En tant que personne aveugle, mon quotidien est rythmé par des expériences qui révèlent à quel point notre société a encore du mal à comprendre et à interagir de manière appropriée avec les personnes en situation de handicap. Bien souvent, les réactions face à mon handicap visuel oscillent entre gêne, maladresse et incompréhension. Alors que certaines de ces réactions sont peut-être bien intentionnées, elles finissent par créer des situations où l’on se sent soit infantilisé, soit invisible. À travers cet article, je souhaite partager certaines de mes expériences personnelles et proposer des pistes de réflexion pour mieux comprendre ces interactions.
La maladresse de la canne : l’erreur de vouloir « me guider »
L’une des situations les plus courantes et cocasses que je rencontre est celle où une personne, voulant bien faire, saisit directement ma canne pour me guider. Cela donne une image absurde, presque ridicule : moi, tenu en laisse par un bâton ! Bien que la scène puisse prêter à sourire, elle révèle surtout une méconnaissance fondamentale du rôle que joue ma canne. La canne blanche est un outil essentiel pour mon autonomie, elle me permet de sentir les obstacles, les changements de texture du sol, et d’évaluer mon environnement. Ce n’est pas un bâton de berger qu’on peut saisir pour m’amener là où on pense que je dois aller.

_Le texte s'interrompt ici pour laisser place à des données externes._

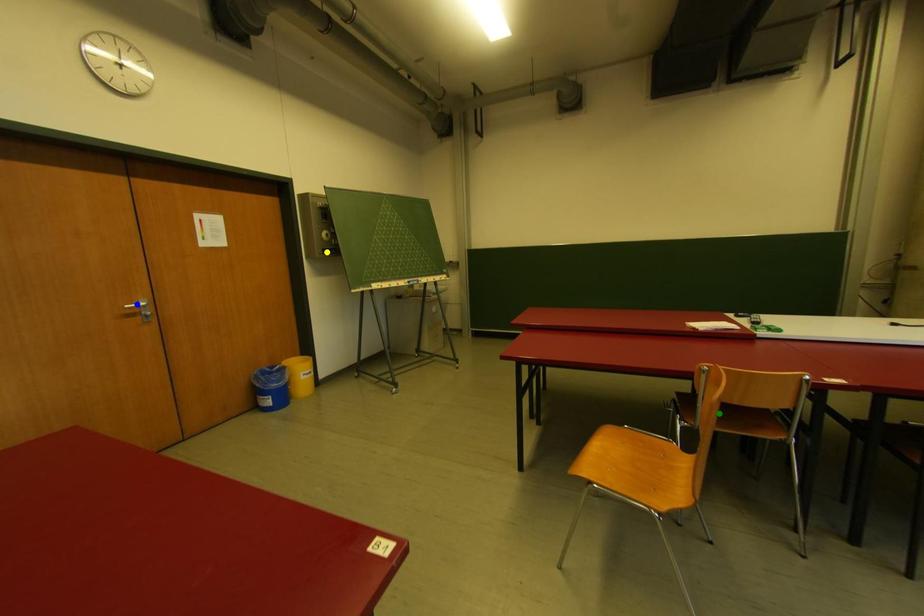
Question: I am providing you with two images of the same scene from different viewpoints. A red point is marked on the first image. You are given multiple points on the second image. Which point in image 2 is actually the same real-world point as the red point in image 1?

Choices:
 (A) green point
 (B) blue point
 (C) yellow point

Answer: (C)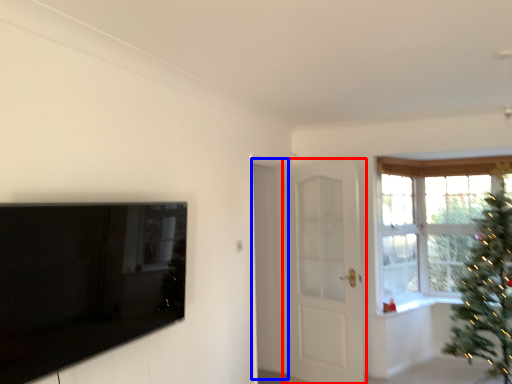
Question: Among these objects, which one is nearest to the camera, door (highlighted by a red box) or screen door (highlighted by a blue box)?

Choices:
 (A) door
 (B) screen door

Answer: (B)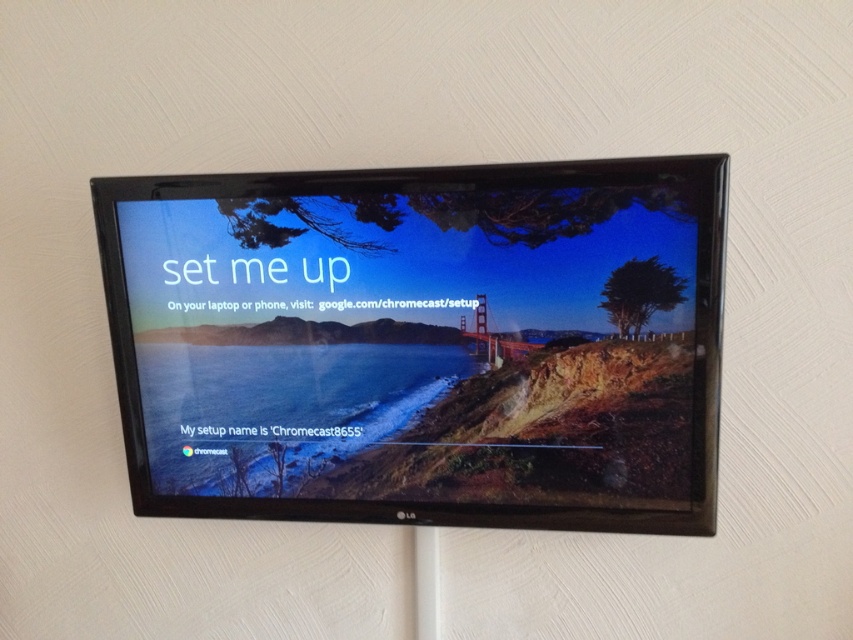
Does point (431, 291) come behind point (543, 344)?

Yes, point (431, 291) is farther from viewer.

Does matte black tv at center have a smaller size compared to metallic bridge at center?

Actually, matte black tv at center might be larger than metallic bridge at center.

Does point (334, 477) lie behind point (517, 356)?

La solution est pourtant simple : si vous souhaitez m’aider, proposez-moi votre bras ou tenez-moi la main. C’est une manière bien plus humaine et efficace de m’accompagner. Vous seriez surpris de voir à quel point ce geste si simple peut transformer l’interaction. Au lieu de me sentir contraint par ma propre canne, je peux alors me fier à un contact humain, direct, qui facilite non seulement mon déplacement, mais aussi ma relation avec la personne qui m’accompagne.
Le jeu du « Tu me vois ? Tu me vois plus… »
Un autre comportement, parfois amusant, mais souvent révélateur d’une incompréhension du handicap visuel, est celui où les gens essaient de « tester » si je peux les voir ou non. Cela ressemble à un jeu enfantin : « Est-ce qu’il me voit ? Si je me déplace un peu, est-ce qu’il va réagir ? » ou encore « Je vais essayer de faire un geste devant lui pour voir s’il peut le percevoir. » Ce type de comportement, bien que probablement inoffensif à l’origine, devient vite agaçant. Ce n’est pas un jeu pour moi. La perte de la vue n’est pas une devinette ou un mystère à élucider.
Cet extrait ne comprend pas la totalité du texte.